At the My Brother’s Keeper (MBK) Youth Summit on Friday, June 7th, an event focused on advancing pathways for success and methods of empowerment for young Black males in the Boston Public Schools (BPS), more than 150 students received advice from speakers, including Mayor Michelle Wu, and practiced valuable life skills like dressing for success, financial empowerment, entrepreneurship and innovation and technology.
Through a wide-ranging community partnership of Emmanuel College’s Center for Diversity, Equity and Inclusion (CDEI), the City of Boston’s Office of Black Male Advancement and the BPS Division of Student Support, this year marked the second annual event, but first time as host for the College.
The story of how Emmanuel came to host this year’s summit began with connections between Emmanuel and BPS from more than 10 years ago.
When deciding on a venue for the MBK summit, Branden Miles, the Office of Black Male Advancement’s Policy and Research Manager, recalled his fond memories of attending youth empowerment programs at Emmanuel College as a student at Brookline High School.

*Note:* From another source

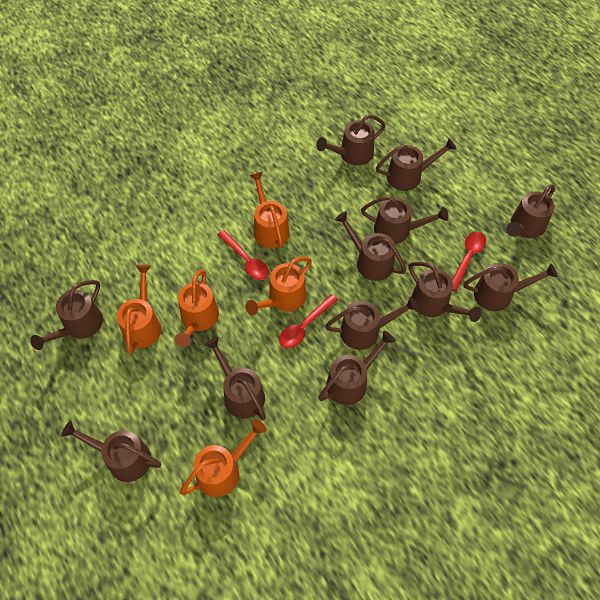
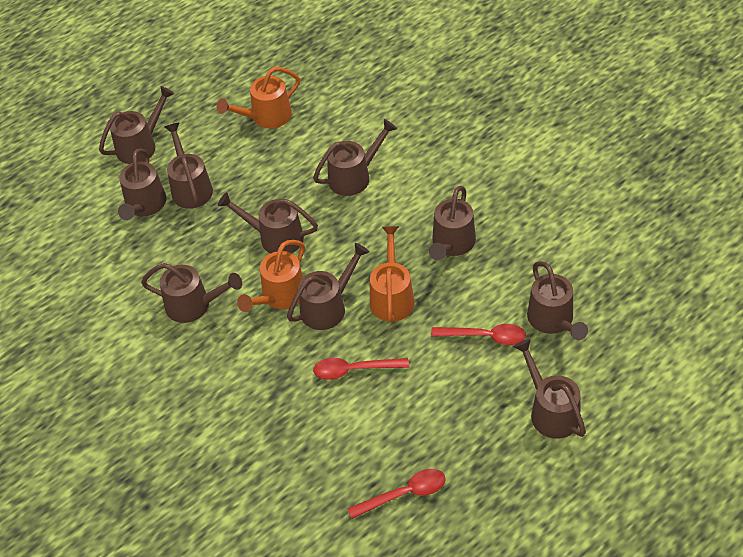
brown watering can: 12 -> 10
orange watering can: 5 -> 3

“It’s very serendipitous,” Miles said, to now have this “perfect partnership” between the Office of Black Male Advancement and Emmanuel College. He said it felt surreal to be back in the same hallways he was in more than 10 years ago, prior to when he graduated from Brookline in 2013. Back then, he added, Miles participated in similar events focused on building financial literacy, maintaining relationships, dressing for success and more.
Back at Brookline is where Miles formed a relationship with Dr. Keith Lezama ’07, Emmanuel’s Vice President of Diversity and Inclusion/Chief Diversity Officer, and has known Dr. Lezama since he was 13 years old. “Keith paid it forward [for me] – now it’s amazing to be back [at Emmanuel] and doing the same – he was an instrumental part of my success,” Miles said.
Seeing the impact that visiting Emmanuel College still has on Miles years later shows just how impactful it is to welcome students onto college campuses, Dr. Lezama said.
“It has an impact on their psyche – seeing great role models that look like them, continuing that work to let them see college campuses, seeing that Emmanuel was a place of empowerment,” he added.
Dr. Lezama said it’s difficult to describe the feeling of seeing many of the young men he’s mentored – like Miles and Ailson Carvalho, Program Manager at “Young Man with a Plan” – now working as mentors and role models for Boston’s future generations of Black men.
As a speaker on one of Friday’s panels, Carvalho passed that message of mentorship on to the students in attendance, sharing why it’s crucial for them to also become role models themselves: “as adults, we have a responsibility to give you the tools for success because we’ve been there [in your shoes].”
Forging these relationships between the City of Boston, BPS, local youth empowerment organizations and Emmanuel’s CDEI is one of the CDEI’s four tenets, and a crucial piece of its mission to create positive and effective change.